Text shown.
- - - - -

2.2. Tensile Testing

In this study, samples of cold-finished mild steel were used. Samples had respective surface and cross-sectional areas of 373.3 mm² and 8.6 mm². In order to have a good overview and comprehensible trend of the behavior of the samples under different hydrogen concentration conditions [0.00, 0.03, 0.05, 0.07, 0.10, 0.20, 0.30, 0.40, 0.50, 0.60, 0.70, 0.80, 0.90, 1.00, 1.20, 1.40, 1.60, 1.80 and 2.00 wppm], 19 samples of cold-finished mild steel were prepared.

Each of the samples was subjected to uniaxial tensile testing. This was performed to enable comparison of the variation in the mechanical (tensile) properties of the samples before and after charging under different conditions resulting from the diffusion of hydrogen into samples. The samples were fixed in the upper and lower grips of the tensile tester. An extensometer with a 1-inch gauge length was connected to the gauge section of the samples to accurately measure the strain. The setup included a computer system (Figure 3) and a software package, PASCO Capstone, for data collection.

A crosshead speed of 5 mm/min and tensile strain rate of 0.2 min⁻¹ were applied to each sample until failure.

The samples were prepared in dog-bone shapes, as shown in Figure 4a, with the specified dimensions.

2.3. Characterization Techniques

2.3.1. Chemical Composition Analysis

To achieve the highest accuracy level possible, the chemical composition of cold-finished mild steel samples was analyzed. This was performed to investigate the probable presence of dissolved hydrogen in the samples possibly stemming from processing methods, preparation, storage, and transportation conditions, as this could affect the outcome of the experiment.

The inductively-coupled plasma (ICP) spectroscopy technique was used to achieve this outcome. This technique has a multi-element capability, which allows multiple elements to be measured simultaneously in a single analysis and measures and identifies elements within a sample matrix based on the ionization of the elements within the sample.

The results obtained were compared with the reported ASM standard composition for mild (low-carbon) steels [27], as shown in Table 1 and Table 2.

- - - - -

Problem set.
[A] From the rows, copy word for word the lines starting with the one containing "You may Missed" and going on through the one containing "पार्टी में शामिल होने वालों".
[B] Continue the text on tensile testing and chemical analysis of mild steel from where it stops.

Data.

- - - - -

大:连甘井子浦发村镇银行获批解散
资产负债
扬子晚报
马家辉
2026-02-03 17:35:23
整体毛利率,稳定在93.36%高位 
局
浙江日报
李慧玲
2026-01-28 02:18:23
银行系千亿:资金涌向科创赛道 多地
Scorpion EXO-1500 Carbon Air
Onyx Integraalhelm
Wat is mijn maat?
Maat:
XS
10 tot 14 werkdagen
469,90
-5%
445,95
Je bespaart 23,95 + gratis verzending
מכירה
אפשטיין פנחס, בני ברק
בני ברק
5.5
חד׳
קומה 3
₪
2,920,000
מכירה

- - - - -

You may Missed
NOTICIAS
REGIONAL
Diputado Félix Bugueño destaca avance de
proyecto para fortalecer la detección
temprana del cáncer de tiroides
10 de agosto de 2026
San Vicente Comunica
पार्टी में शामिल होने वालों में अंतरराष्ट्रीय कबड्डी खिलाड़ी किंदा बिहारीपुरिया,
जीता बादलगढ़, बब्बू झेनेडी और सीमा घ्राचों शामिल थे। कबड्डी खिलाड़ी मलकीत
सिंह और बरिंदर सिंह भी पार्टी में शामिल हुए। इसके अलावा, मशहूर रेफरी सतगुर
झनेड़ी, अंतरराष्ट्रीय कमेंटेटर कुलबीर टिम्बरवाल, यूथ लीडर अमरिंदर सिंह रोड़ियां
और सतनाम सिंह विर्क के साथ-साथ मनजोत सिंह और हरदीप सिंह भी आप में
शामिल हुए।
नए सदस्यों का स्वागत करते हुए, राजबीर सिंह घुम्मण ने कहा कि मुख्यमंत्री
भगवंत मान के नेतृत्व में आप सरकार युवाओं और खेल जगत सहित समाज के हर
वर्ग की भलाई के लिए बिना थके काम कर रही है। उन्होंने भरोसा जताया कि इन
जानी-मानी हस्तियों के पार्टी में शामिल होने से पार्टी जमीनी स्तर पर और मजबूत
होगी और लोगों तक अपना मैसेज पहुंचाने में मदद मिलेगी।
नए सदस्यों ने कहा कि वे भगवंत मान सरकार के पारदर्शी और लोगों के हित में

- - - - -

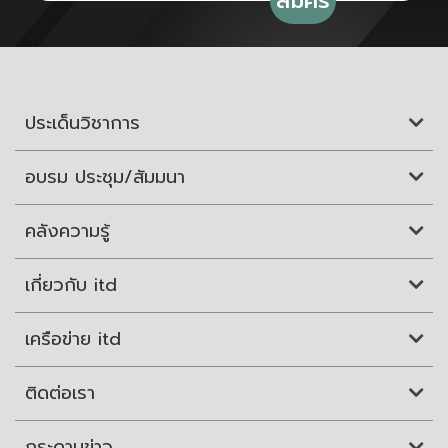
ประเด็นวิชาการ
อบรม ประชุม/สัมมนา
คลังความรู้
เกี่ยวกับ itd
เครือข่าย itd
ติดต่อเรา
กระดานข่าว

- - - - -

Per-task answers.
[A]
You may Missed
NOTICIAS
REGIONAL
Diputado Félix Bugueño destaca avance de
proyecto para fortalecer la detección
temprana del cáncer de tiroides
10 de agosto de 2026
San Vicente Comunica
पार्टी में शामिल होने वालों में अंतरराष्ट्रीय कबड्डी खिलाड़ी किंदा बिहारीपुरिया,

[B]
2.3.2. Metallography

The structure; spatial distribution of grains, voids, and inclusions; and phases in the cold-finished mild steel samples were examined. The samples were sectioned, mounted, ground, polished, and etched as outlined in the standards [28,29]. After preparation, the aforementioned characteristics were observed under both a scanning electron microscope and a confocal microscope to improve the analysis at low and high magnifications. Rockwell hardness testing was conducted on the sample using B scale according to refs. [30,31].

2.3.3. X-ray Diffraction Analysis

The samples of cold-finished mild steel were analyzed using the X-ray diffraction technique. A portion of the sample was sectioned to a height of 2.5 mm using an abrasive cutting machine. The surface of the sectioned sample was polished and cleaned. This was performed using the advanced Bruker D8 Advance X-ray diffraction (XRD) system (Bruker, USA) featuring a high-speed LynxEye™ detector and a copper tube, operating at 40 kV and 40 mA, and utilizing Cu Kα radiation. Samples were scanned over a 2θ range from 20° to 100° with a step size of 0.049°. The diffraction patterns obtained were analyzed with Bruker’s EVA software and compared against the International Centre for Diffraction Data (ICDD) Powder Diffraction File (PDF) database for pattern matching. The obtained diffraction pattern of this analysis is discussed below.

3. Results and Discussion

3.1. Microstructure (XRD, Rockwell Hardness, Confocal, SEM)

The X-ray diffraction (XRD) pattern of the cold-finished mild steel sample exhibited a clearly defined iron (Fe) peak with a body-centered cubic structure, suggesting that the material is crystalline, as given by the Powder Diffraction File named in Figure 5 below.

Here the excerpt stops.